> [ACTIVITY] From the first entry to the last, copy everything exactly except the pictures.
____
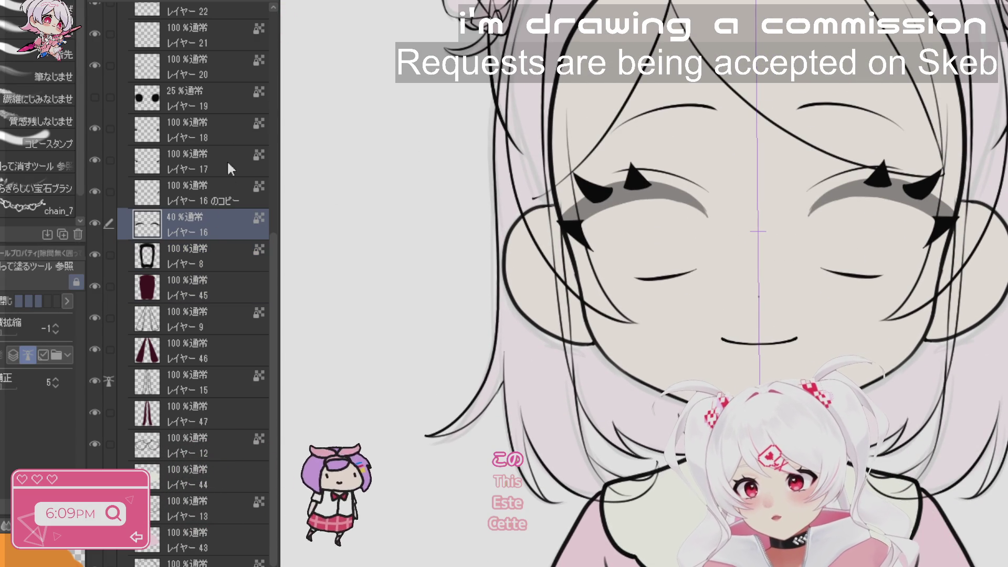
{"action": "key", "text": "0"}
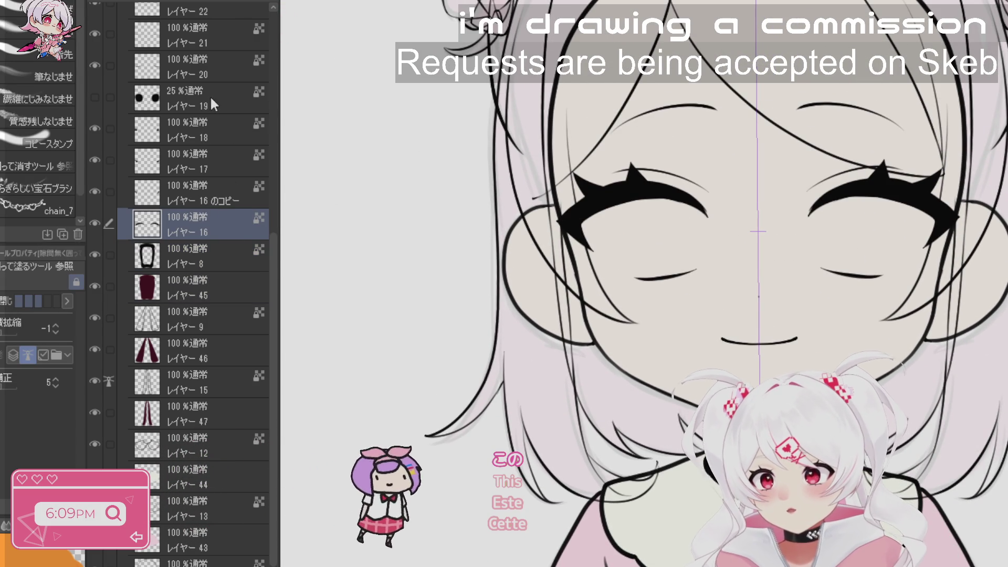
- Move pupil layer 19 just below layer 16 at 100% opacity and sample the maroon swatch
{"action": "left_click_drag", "start_coordinate": [210, 96], "coordinate": [211, 237]}
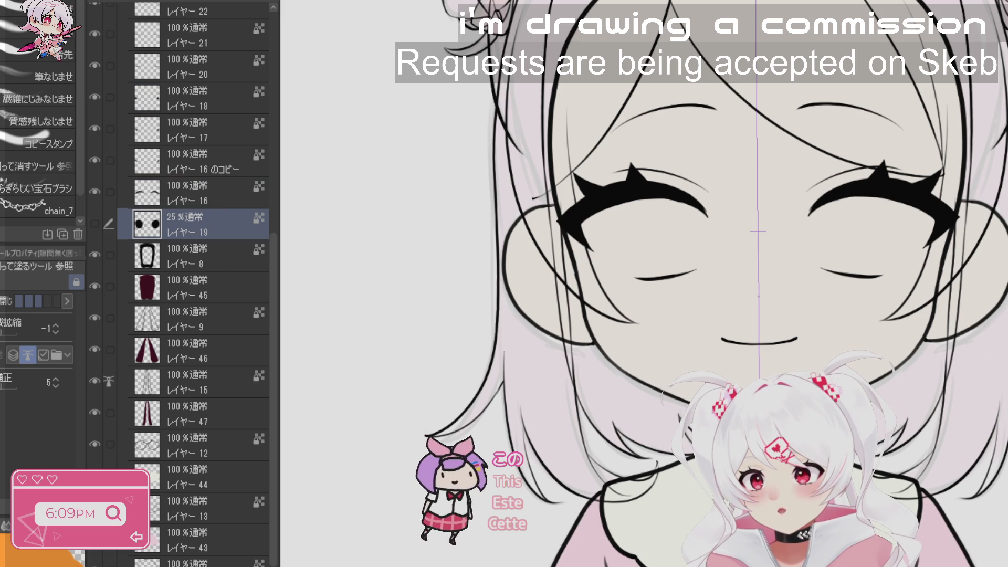
{"action": "key", "text": "5"}
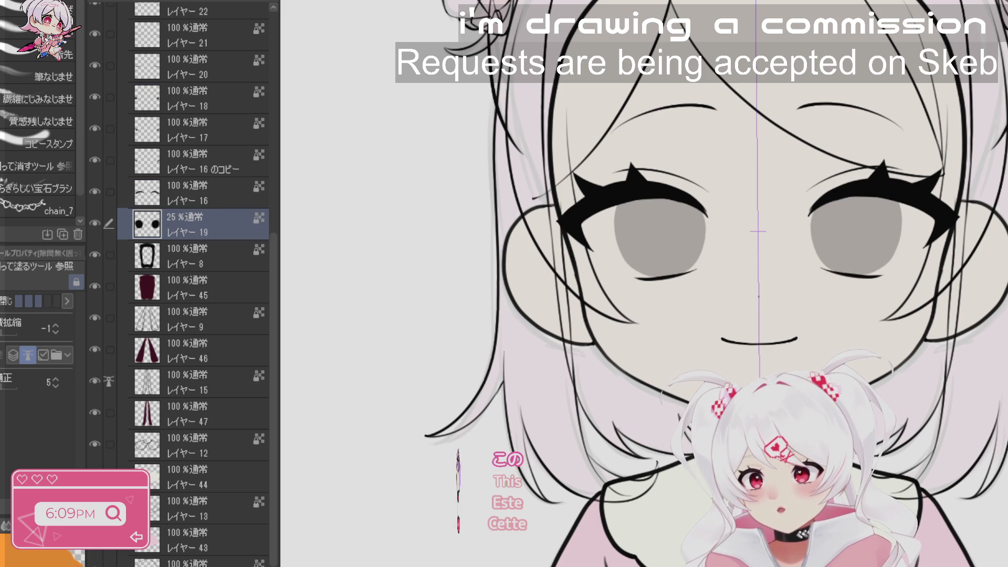
{"action": "key", "text": "0"}
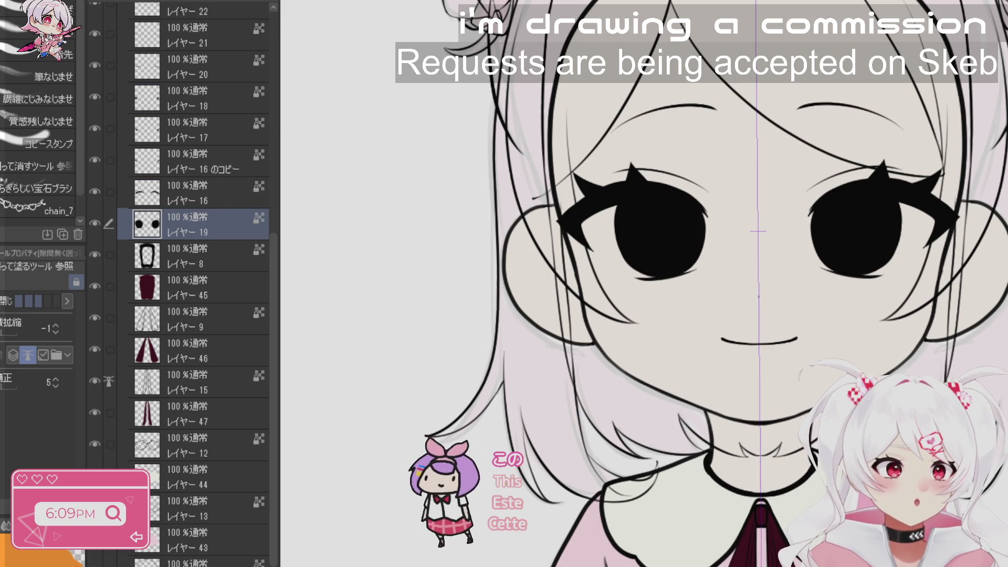
{"action": "scroll", "coordinate": [647, 248], "scroll_direction": "down", "scroll_amount": 3}
{"action": "left_click", "coordinate": [564, 256], "text": "alt"}
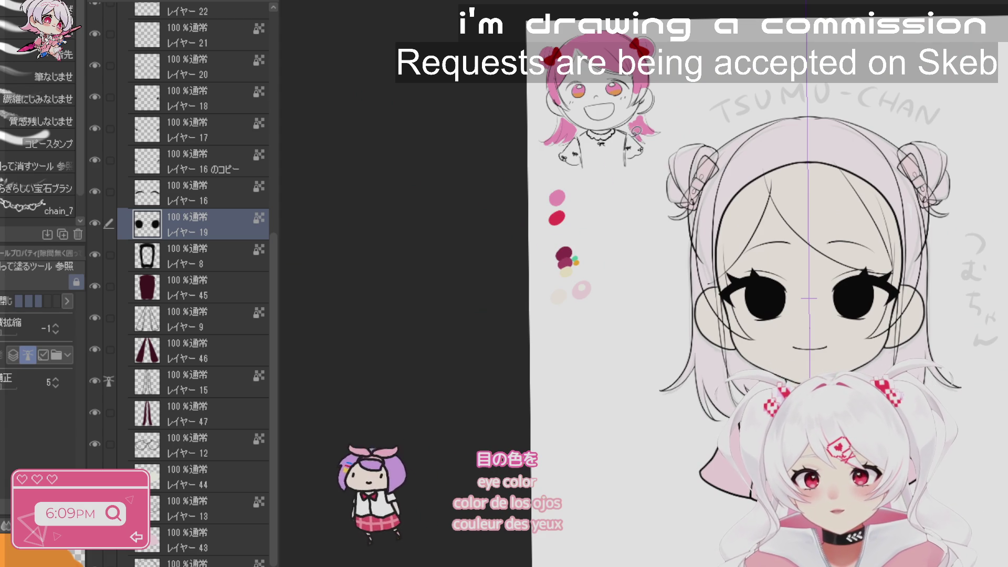
- Fill both pupils flat pink and zoom in on the left eye
{"action": "scroll", "coordinate": [718, 157], "scroll_direction": "up", "scroll_amount": 2}
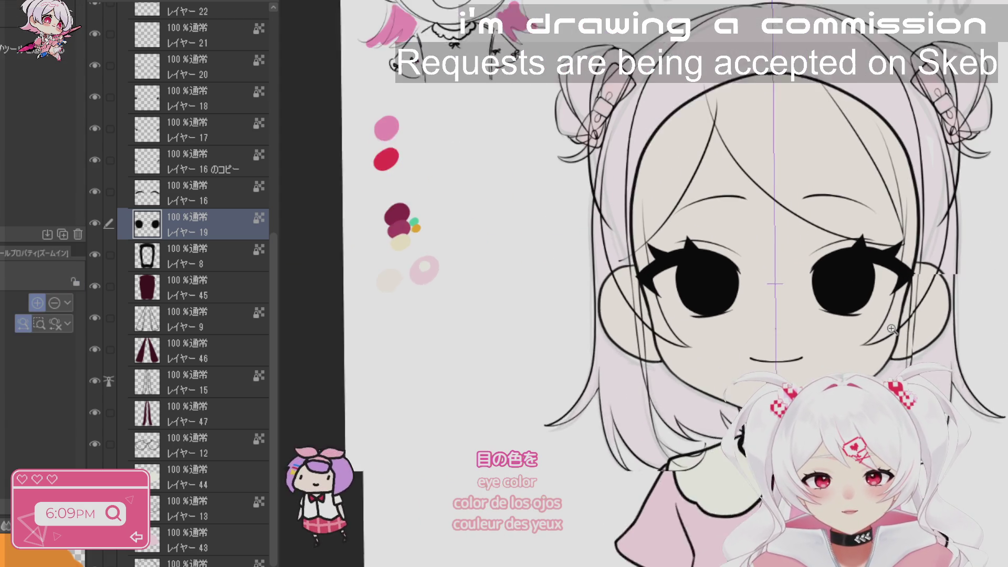
{"action": "key", "text": "alt+BackSpace"}
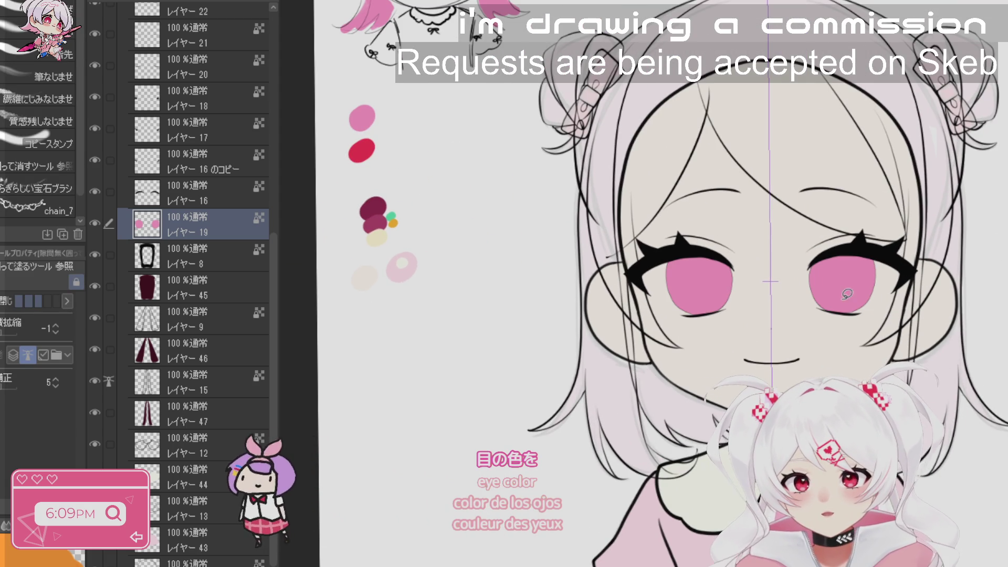
{"action": "key", "text": "p"}
{"action": "key", "text": "g"}
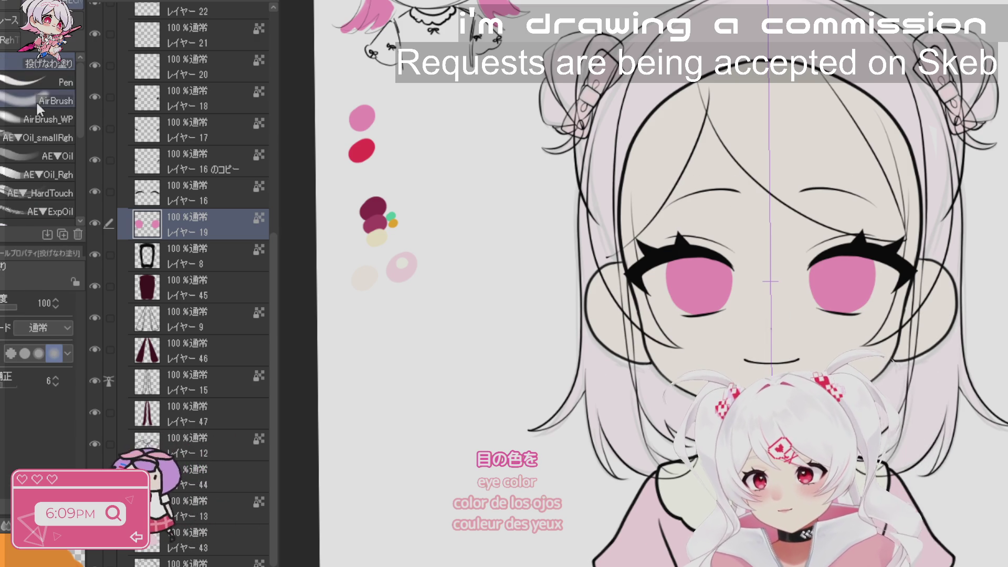
{"action": "key", "text": "b"}
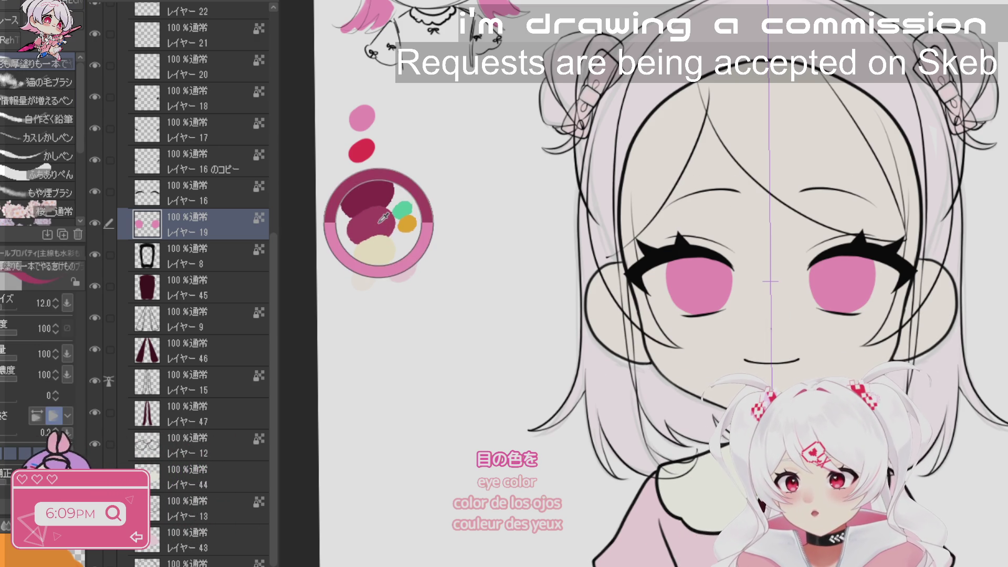
{"action": "left_click", "coordinate": [713, 318]}
{"action": "left_click", "coordinate": [712, 318]}
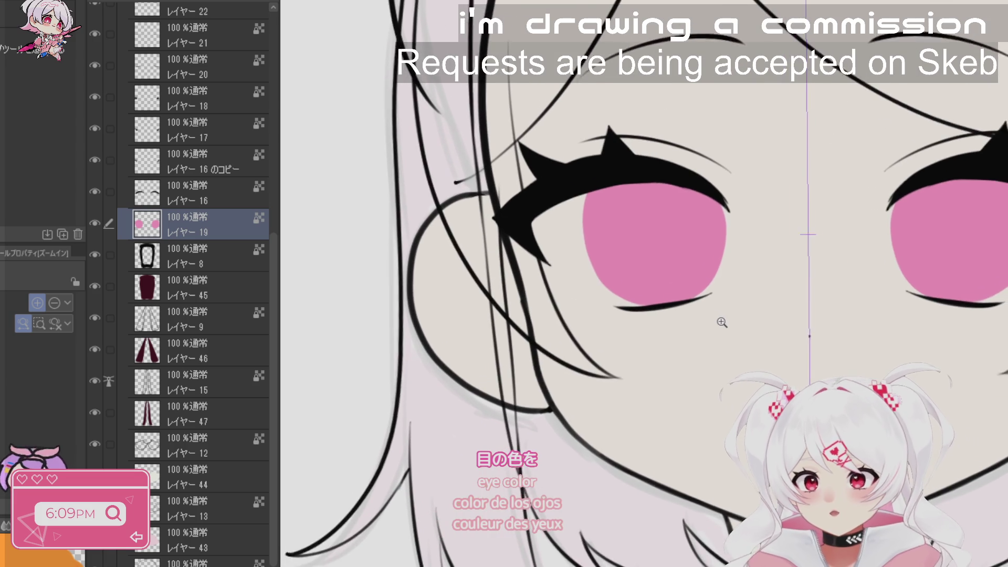
{"action": "key", "text": "b"}
- Lower the eye layer's opacity and test a pink stroke on the eye, then undo it
{"action": "left_click", "coordinate": [220, 10]}
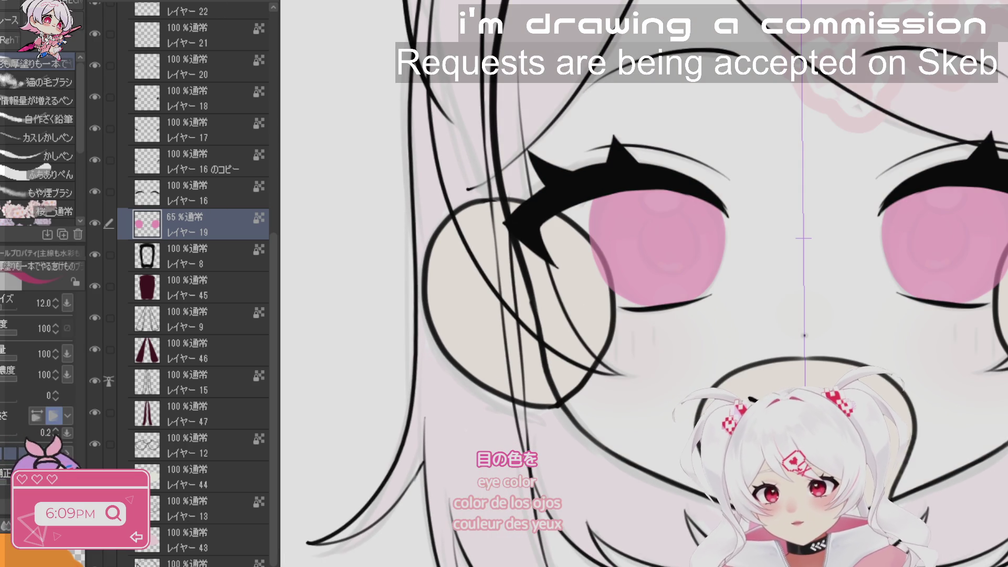
{"action": "scroll", "coordinate": [652, 220], "scroll_direction": "up", "scroll_amount": 2}
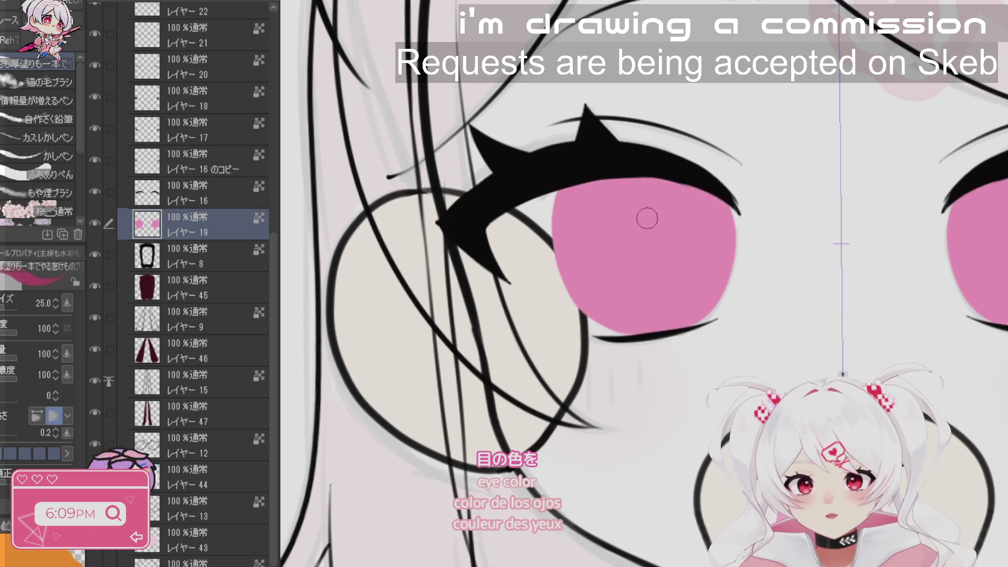
{"action": "left_click_drag", "start_coordinate": [643, 214], "coordinate": [639, 268]}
____
> [ANSWER SECTION]
{"action": "key", "text": "0"}
- Move pupil layer 19 just below layer 16 at 100% opacity and sample the maroon swatch
{"action": "left_click_drag", "start_coordinate": [210, 96], "coordinate": [211, 237]}
{"action": "key", "text": "5"}
{"action": "key", "text": "0"}
{"action": "scroll", "coordinate": [647, 248], "scroll_direction": "down", "scroll_amount": 3}
{"action": "left_click", "coordinate": [564, 256], "text": "alt"}
- Fill both pupils flat pink and zoom in on the left eye
{"action": "scroll", "coordinate": [718, 157], "scroll_direction": "up", "scroll_amount": 2}
{"action": "key", "text": "alt+BackSpace"}
{"action": "key", "text": "p"}
{"action": "key", "text": "g"}
{"action": "key", "text": "b"}
{"action": "left_click", "coordinate": [713, 318]}
{"action": "left_click", "coordinate": [712, 318]}
{"action": "key", "text": "b"}
- Lower the eye layer's opacity and test a pink stroke on the eye, then undo it
{"action": "left_click", "coordinate": [220, 10]}
{"action": "scroll", "coordinate": [652, 220], "scroll_direction": "up", "scroll_amount": 2}
{"action": "left_click_drag", "start_coordinate": [643, 214], "coordinate": [639, 268]}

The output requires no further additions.